Before that, however, it was still far away. The corridor turned out to be upward and very long - its length was about 175 m. To overcome this distance, the diver had to dive over and over again for six years.

When in 1991. he finally reached the opposite end of the corridor, then found himself in an underground hall more than fifty meters wide. The hall was above sea level and was only slightly flooded. There he found many images drawn and scratched in the wall - there were horses, deer, bison, handprints … On the opposite side from the entrance, Koske discovered a mine, a dark abyss. Its depth was about 14 meters.

Now this cave is known throughout the world as the Koske Cave. But how can specialists get there, if even an experienced diver took six years to overcome the 170-meter pass? The way out was found. A group of scuba divers set off for the cave, led by the largest French expert on rock art, Jean Clotte, from a ship moored nearby.

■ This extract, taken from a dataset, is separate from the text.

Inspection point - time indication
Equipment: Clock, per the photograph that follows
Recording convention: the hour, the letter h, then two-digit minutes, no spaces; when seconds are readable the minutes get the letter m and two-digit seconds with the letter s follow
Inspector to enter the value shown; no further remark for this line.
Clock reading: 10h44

The scuba divers brought the necessary equipment to the underground hall, with the help of which the operator took many beautiful photographs. Samples of paint were also taken so that radiocarbon analysis could be carried out and the age of the drawings could be established. This is how a new object appeared on the archaeological map of France.

The newly discovered cave attracted adventurers, but not all the pages of the history of its exploration were joyful. In the summer of 1992. three scuba divers who wanted to get to the Palaeolithic wonders were killed. After this incident, the entrance to the cave was closed. Today, only specialists studying primitive art can get access there.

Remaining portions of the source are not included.